Image Generation

ByteDance Shrinks Image Diffusion to Run on Phones

DreamLite packs image generation and editing into a 390M-parameter model for on-device inference.

Andrés Martínez
Andrés MartínezAI Content Writer
April 15, 20262 min read
Share:
Smartphone generating a high-resolution image on screen, with a compact neural network architecture diagram overlaid

ByteDance's Intelligent Creation Lab published DreamLite, a 0.39B-parameter diffusion model designed to generate and edit 1024×1024 images directly on a smartphone. No cloud required. The team claims it's the first unified on-device model to handle both tasks in a single network, and the project page demos look solid, if limited to curated examples.

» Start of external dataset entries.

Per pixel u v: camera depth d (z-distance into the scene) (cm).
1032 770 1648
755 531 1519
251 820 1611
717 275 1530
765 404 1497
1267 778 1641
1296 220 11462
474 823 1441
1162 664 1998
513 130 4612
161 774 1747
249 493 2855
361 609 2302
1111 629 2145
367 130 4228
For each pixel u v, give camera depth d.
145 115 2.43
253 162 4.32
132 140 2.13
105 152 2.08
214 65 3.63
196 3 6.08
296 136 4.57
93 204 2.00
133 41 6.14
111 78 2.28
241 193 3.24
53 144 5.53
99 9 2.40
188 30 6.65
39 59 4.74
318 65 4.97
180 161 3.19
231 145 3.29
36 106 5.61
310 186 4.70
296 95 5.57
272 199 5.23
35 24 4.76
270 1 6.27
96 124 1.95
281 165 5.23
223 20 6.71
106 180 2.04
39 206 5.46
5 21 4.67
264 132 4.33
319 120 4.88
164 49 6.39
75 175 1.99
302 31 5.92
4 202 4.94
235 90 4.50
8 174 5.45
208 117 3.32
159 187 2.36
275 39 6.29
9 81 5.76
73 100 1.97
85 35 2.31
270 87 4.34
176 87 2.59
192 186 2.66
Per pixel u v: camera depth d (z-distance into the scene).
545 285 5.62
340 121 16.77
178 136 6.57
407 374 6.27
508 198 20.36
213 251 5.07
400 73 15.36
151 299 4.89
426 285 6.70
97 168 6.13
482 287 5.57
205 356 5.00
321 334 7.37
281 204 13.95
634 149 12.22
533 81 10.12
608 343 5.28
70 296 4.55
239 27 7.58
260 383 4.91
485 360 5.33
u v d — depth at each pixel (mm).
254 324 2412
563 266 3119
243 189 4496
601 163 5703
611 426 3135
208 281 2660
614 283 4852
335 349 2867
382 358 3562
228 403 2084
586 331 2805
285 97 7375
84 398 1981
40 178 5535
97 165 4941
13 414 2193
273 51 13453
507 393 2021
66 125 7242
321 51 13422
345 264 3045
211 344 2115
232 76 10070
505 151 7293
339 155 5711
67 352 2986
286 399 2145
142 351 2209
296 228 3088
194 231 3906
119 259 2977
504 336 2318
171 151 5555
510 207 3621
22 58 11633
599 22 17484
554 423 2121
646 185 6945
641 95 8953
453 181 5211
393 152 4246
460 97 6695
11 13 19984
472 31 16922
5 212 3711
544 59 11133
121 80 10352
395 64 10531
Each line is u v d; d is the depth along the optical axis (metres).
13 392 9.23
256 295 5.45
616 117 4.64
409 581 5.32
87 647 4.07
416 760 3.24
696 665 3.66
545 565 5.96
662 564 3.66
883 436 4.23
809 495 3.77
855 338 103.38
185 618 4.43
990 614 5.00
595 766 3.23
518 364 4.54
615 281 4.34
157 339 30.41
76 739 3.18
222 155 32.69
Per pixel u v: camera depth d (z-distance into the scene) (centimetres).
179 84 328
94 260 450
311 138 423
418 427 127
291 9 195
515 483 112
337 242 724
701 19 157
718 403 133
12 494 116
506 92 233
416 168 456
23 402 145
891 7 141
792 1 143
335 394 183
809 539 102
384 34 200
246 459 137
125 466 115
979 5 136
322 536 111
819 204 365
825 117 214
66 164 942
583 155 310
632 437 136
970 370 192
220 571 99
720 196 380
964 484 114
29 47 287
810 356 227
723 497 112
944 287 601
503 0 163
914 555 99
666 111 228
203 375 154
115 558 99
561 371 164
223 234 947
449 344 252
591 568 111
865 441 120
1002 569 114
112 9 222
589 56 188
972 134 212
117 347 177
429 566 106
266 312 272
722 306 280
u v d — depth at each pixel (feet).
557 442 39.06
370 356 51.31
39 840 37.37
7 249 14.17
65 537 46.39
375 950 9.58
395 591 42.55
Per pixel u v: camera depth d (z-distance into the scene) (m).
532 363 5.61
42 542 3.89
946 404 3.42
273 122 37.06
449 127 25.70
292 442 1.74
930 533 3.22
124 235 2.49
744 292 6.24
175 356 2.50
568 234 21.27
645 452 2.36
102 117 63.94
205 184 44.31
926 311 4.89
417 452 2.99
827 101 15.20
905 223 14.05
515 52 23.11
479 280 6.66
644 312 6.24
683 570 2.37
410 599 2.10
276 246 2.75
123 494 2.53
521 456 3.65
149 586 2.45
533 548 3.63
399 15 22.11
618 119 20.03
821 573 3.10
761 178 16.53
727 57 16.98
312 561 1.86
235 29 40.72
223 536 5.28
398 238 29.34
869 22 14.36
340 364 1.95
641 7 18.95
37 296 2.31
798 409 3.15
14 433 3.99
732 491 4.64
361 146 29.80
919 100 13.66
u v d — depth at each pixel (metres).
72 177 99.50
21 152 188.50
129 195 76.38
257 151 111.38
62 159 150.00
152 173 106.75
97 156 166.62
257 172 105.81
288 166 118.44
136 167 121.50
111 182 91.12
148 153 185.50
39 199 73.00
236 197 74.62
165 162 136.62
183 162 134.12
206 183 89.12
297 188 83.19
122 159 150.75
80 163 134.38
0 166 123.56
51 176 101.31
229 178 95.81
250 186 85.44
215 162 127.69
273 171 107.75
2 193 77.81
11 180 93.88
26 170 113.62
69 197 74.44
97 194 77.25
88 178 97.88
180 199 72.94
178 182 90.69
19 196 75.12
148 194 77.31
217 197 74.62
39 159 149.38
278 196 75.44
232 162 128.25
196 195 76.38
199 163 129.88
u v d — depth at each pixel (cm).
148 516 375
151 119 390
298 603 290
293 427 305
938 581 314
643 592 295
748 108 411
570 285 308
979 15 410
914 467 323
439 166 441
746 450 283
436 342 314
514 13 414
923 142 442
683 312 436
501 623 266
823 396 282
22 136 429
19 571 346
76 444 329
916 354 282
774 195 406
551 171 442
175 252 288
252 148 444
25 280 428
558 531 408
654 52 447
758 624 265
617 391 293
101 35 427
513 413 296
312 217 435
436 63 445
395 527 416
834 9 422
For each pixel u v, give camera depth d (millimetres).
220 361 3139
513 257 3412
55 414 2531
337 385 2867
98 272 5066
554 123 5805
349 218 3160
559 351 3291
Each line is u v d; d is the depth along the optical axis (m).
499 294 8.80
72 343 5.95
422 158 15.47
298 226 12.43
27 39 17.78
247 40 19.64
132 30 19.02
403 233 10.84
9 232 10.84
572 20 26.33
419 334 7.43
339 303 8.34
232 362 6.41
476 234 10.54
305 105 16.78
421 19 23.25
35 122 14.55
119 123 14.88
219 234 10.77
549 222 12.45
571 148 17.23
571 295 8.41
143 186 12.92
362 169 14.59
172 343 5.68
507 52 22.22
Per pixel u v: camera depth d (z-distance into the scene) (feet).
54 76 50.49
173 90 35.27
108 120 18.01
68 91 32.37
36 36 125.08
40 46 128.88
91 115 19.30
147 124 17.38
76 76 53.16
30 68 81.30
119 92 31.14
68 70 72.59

The architecture runs on a pruned U-Net backbone derived from SDXL, paired with a tiny 1.2M-parameter VAE and Qwen3-VL as the text encoder (quantized to 4-bit for mobile). Training follows a progressive curriculum: text-to-image first, then editing, then joint training on both. DMD2 step distillation compresses inference to just four denoising steps. On a Xiaomi 14 with a Snapdragon 8 Gen3, the team reports sub-one-second generation using W8A8 quantization and pre-computed text embeddings. On iPhone 17 Pro, with live text encoding via 4-bit Qwen VL, that stretches to roughly three seconds.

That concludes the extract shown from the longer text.